Para que seus alunos conhecessem melhor o Marabaixo, o docente de artes convidou Danniela Ramos, bisneta do Mestre Julião Ramos (precursor do Marabaixo no Amapá e líder negro no bairro do Laguinho), para uma oficina sobre o processo de composição poética de “ladrões”: canções compostas ao som das caixas de Marabaixo, que se apropriam de versos de outras canções e de acontecimentos do cotidiano, sendo executadas como “repentes” improvisados. A turma observou o canto e a dança, pôde entrevistar Danniela sobre sua trajetória e experimentou compor ladrões sobre suas experiências de vida. As afirmativas a seguir identificam objetivos pertinentes à atividade proposta, à exceção de uma. Assinale-a.
- A)Aprimorar nos alunos a compreensão da arte como cultura e do artista como ser social.
Certa, porque a atividade trabalha a arte como expressão de cultura e mostra o artista como sujeito inserido em contexto social e histórico.
- B)Propiciar o contato com testemunhos vivos das artes afrobrasileiras.
Certa, porque a presença de Danniela Ramos permite o contato com uma testemunha viva de uma tradição afro-brasileira.
- C)Compreender a memória como meio de acesso a tradições não contempladas na historiografia tradicional.
Certa, porque a memória e o relato oral funcionam como acesso a saberes tradicionais que nem sempre aparecem na historiografia oficial.
- D)Reconhecer a oralidade dos versos do Marabaixo como parte da tradição dos griots africanos.
Certa, porque a oralidade dos versos dialoga com a tradição africana dos griots, marcadores da transmissão cultural pela palavra falada.
- E)Exercitar disputas poéticas para estudar o conceito de métrica e praticar a leitura de partituras.
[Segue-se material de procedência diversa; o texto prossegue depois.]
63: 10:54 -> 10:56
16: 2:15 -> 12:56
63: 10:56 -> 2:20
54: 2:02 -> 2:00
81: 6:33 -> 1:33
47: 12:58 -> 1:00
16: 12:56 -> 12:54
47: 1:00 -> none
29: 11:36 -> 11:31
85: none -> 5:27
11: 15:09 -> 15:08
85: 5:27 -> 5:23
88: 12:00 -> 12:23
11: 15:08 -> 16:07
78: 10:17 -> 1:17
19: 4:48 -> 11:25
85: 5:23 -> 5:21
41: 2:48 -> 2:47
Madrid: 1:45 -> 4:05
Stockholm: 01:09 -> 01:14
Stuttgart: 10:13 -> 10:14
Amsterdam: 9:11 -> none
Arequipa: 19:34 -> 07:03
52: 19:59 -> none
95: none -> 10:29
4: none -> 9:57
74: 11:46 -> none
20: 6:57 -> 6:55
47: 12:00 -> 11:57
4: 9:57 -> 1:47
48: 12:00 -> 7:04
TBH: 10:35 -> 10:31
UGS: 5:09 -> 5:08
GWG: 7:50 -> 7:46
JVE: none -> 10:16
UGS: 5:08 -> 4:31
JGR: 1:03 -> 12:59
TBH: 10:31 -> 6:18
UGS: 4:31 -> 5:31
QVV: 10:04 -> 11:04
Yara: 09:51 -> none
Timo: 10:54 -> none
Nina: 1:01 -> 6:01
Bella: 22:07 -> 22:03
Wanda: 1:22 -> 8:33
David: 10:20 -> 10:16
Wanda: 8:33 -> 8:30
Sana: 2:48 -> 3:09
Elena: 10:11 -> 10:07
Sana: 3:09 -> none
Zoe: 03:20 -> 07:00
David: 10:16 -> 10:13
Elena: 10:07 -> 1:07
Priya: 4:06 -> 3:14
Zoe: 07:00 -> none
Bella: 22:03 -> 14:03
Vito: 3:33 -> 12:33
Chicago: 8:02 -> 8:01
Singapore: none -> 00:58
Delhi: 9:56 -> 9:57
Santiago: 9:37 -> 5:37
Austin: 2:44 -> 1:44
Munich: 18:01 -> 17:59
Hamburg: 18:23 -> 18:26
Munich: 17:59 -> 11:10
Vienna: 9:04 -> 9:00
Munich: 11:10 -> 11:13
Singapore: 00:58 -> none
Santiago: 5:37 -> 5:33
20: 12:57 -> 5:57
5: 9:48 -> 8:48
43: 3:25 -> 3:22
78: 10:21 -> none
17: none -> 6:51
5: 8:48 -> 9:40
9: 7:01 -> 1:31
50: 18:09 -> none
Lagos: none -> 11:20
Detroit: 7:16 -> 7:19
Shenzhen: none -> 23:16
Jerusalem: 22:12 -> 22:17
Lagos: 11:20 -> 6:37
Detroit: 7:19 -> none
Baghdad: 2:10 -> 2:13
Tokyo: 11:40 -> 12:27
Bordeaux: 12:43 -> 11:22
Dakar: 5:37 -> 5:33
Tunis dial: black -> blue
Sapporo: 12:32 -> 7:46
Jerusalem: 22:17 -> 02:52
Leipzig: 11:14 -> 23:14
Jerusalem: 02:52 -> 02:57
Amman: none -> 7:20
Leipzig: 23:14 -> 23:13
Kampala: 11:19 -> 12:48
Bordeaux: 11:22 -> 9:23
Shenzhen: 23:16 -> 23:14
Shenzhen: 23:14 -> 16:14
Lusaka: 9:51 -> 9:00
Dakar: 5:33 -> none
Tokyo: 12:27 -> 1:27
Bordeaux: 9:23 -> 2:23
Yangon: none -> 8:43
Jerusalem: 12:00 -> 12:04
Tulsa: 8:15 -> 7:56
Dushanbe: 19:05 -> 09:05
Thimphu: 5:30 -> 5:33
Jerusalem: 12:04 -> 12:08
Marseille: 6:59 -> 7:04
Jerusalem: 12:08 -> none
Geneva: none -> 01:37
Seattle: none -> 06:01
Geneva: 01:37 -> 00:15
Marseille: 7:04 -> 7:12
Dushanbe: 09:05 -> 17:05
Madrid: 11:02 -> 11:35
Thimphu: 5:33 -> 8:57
Errada, porque a proposta não tinha foco em leitura de partituras nem em estudo técnico de métrica, mas em improviso, oralidade e criação poética coletiva.
Gabarito: E
A questão explora uma ideia central das práticas em artes: aprender arte também é conhecer culturas vivas, suas memórias, seus sujeitos e suas formas de criação. No caso do Marabaixo, a atividade proposta foi bem rica porque juntou observação, entrevista, escuta, participação e criação, ou seja, o aluno não ficou só olhando uma obra pronta, mas entrou em contato com uma tradição cultural em movimento. Isso combina com uma abordagem de educação artística que valoriza a cultura popular, a oralidade, a memória e os saberes transmitidos entre gerações. Quando o docente convida uma representante da tradição e propõe que a turma componha seus próprios versos, ele aproxima a escola de uma experiência estética e histórica concreta, especialmente de matrizes afro-brasileiras. Por isso, A, B, C e D dialogam com os objetivos da atividade. Já a alternativa E escorrega feio no roteiro: ela fala em métrica e leitura de partituras como se o foco fosse estudo técnico-musical formal. Só que a proposta girou em torno de versos improvisados, oralidade, memória e criação poética, não de leitura musical escrita nem de disputa para medir rigor métrico. Em outras palavras, a atividade está mais para roda de cultura viva do que para aula de teoria musical com pauta e clave. Em concursos, a FGV costuma cobrar essa leitura pedagógica: identificar se a prática está alinhada à vivência cultural, à diversidade e à valorização de saberes tradicionais, e não a um ensino excessivamente escolarizado ou formalista.